## Exercise instructions
Set the material down again exactly, line by line, skipping each picture.

## Data extract

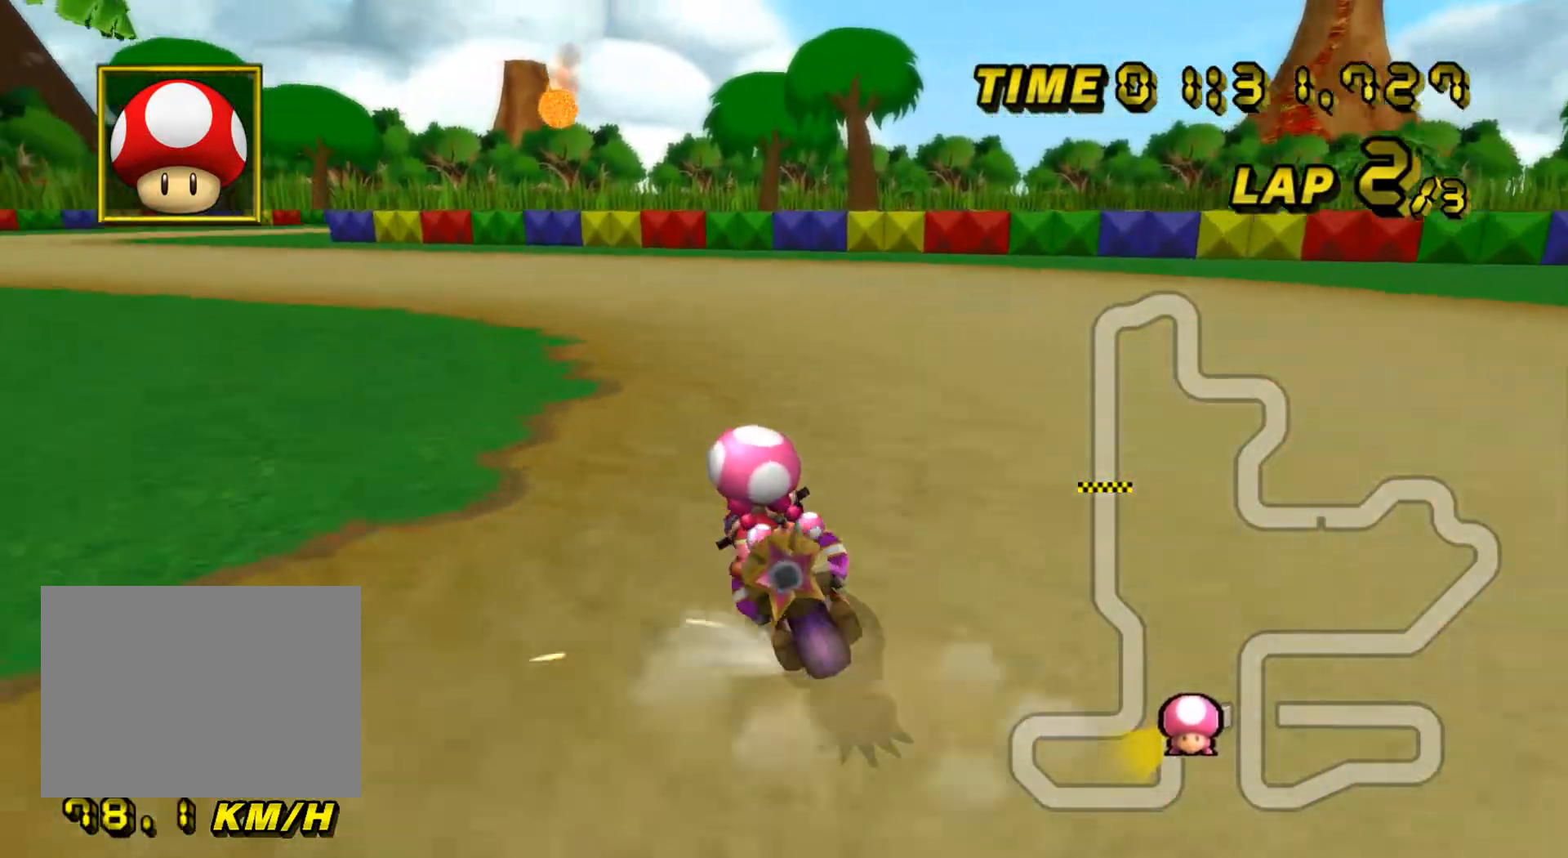
{"buttons": ["A", "R1"], "left_stick": "right", "events": [[350, "left_stick", "center"], [450, "left_stick", "right"]]}
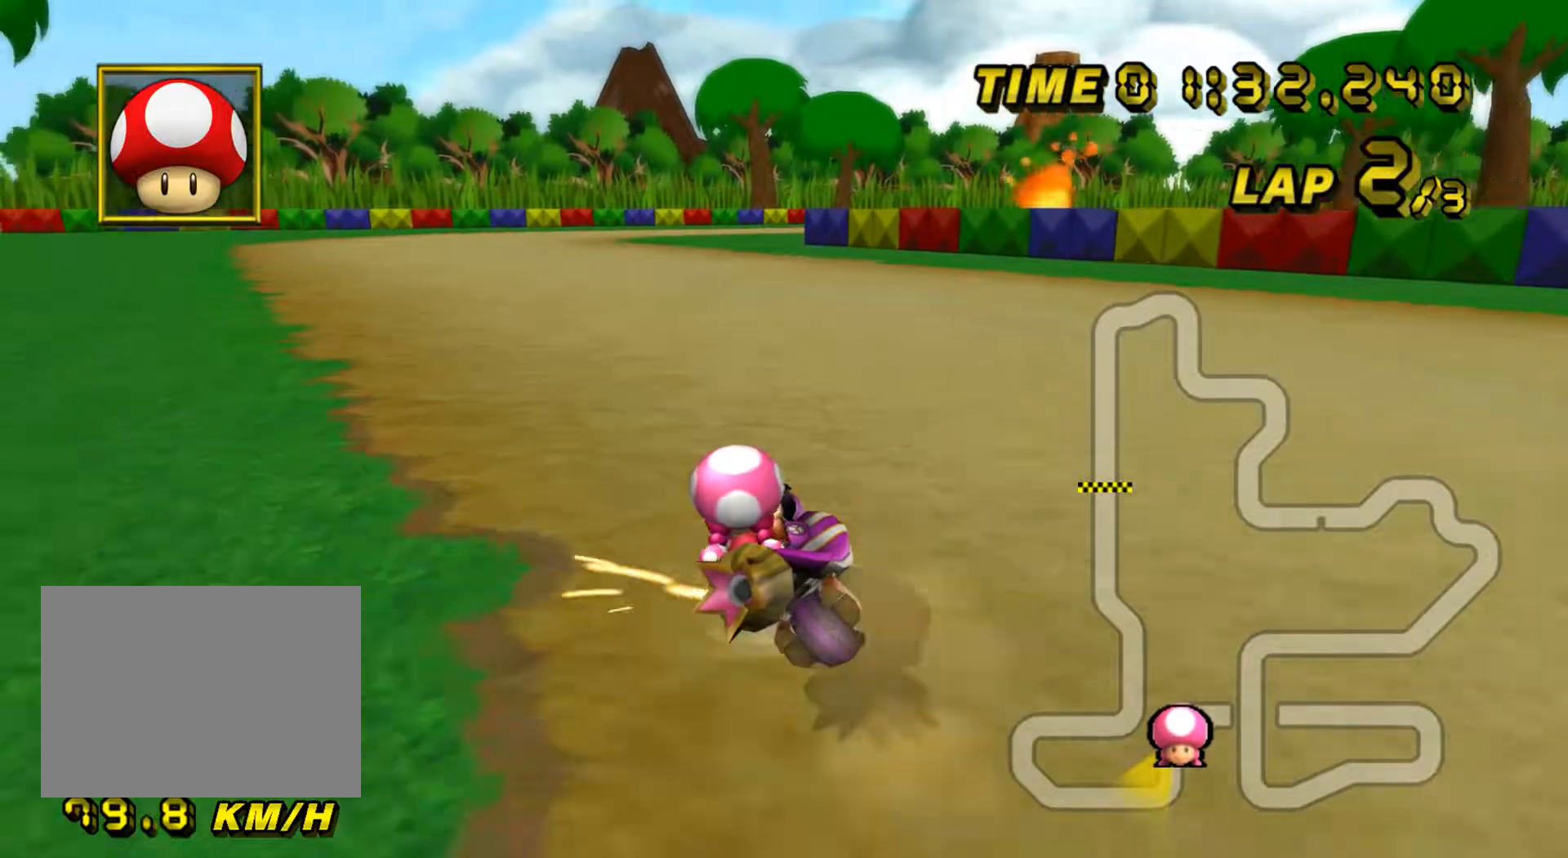
{"buttons": ["A", "R1"], "left_stick": "left", "events": [[301, "left_stick", "left"]]}
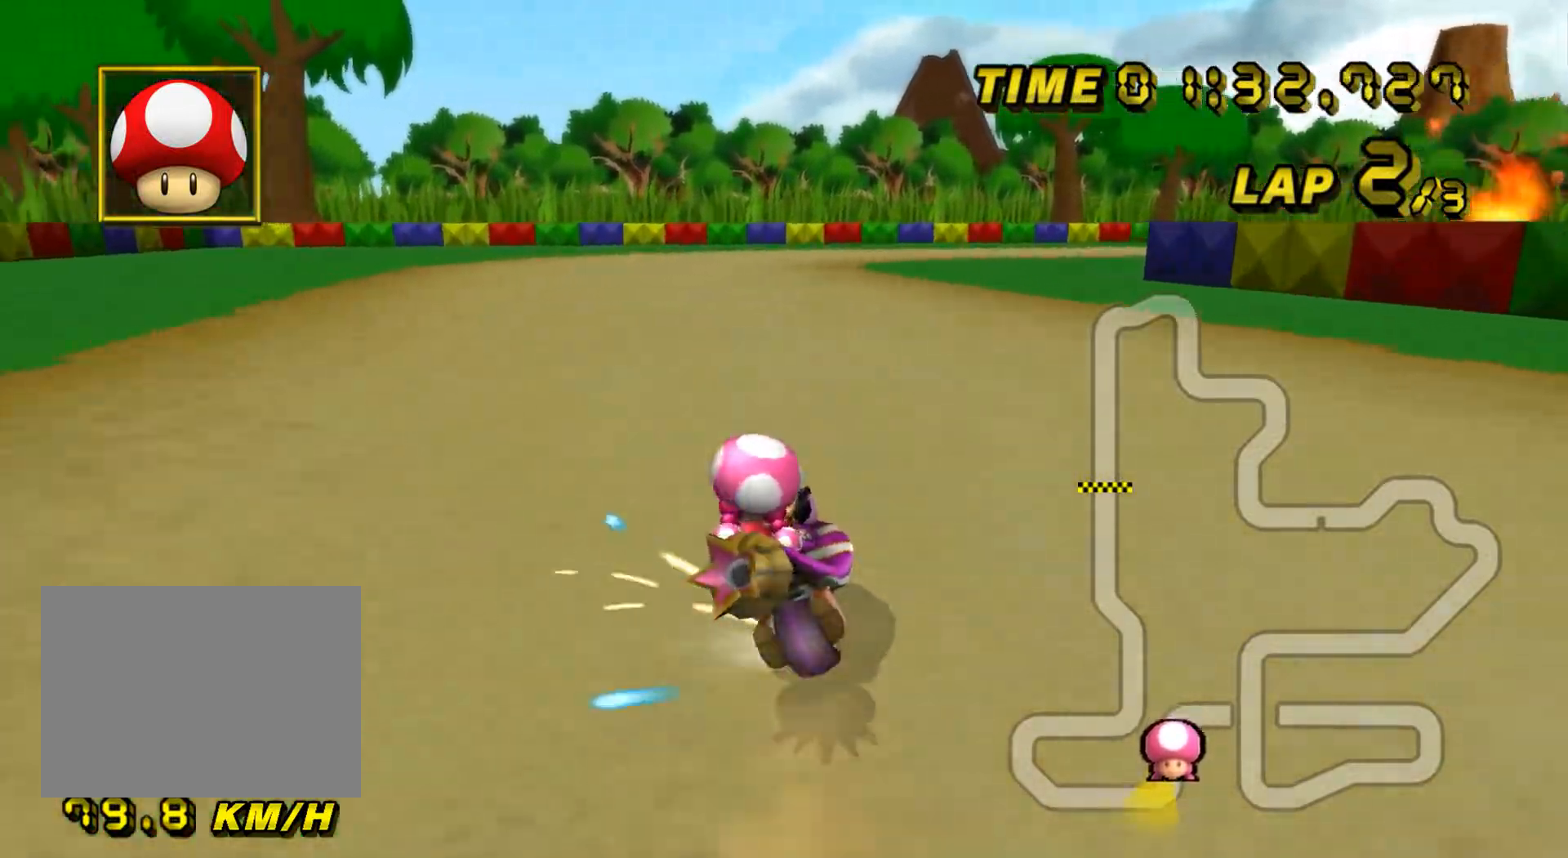
{"buttons": ["A", "R1"], "left_stick": "right", "events": [[117, "R1", "up"], [133, "left_stick", "right"], [167, "R1", "down"]]}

## Exercise solution
{"buttons": ["A", "R1"], "left_stick": "right", "events": [[350, "left_stick", "center"], [450, "left_stick", "right"]]}
{"buttons": ["A", "R1"], "left_stick": "left", "events": [[301, "left_stick", "left"]]}
{"buttons": ["A", "R1"], "left_stick": "right", "events": [[117, "R1", "up"], [133, "left_stick", "right"], [167, "R1", "down"]]}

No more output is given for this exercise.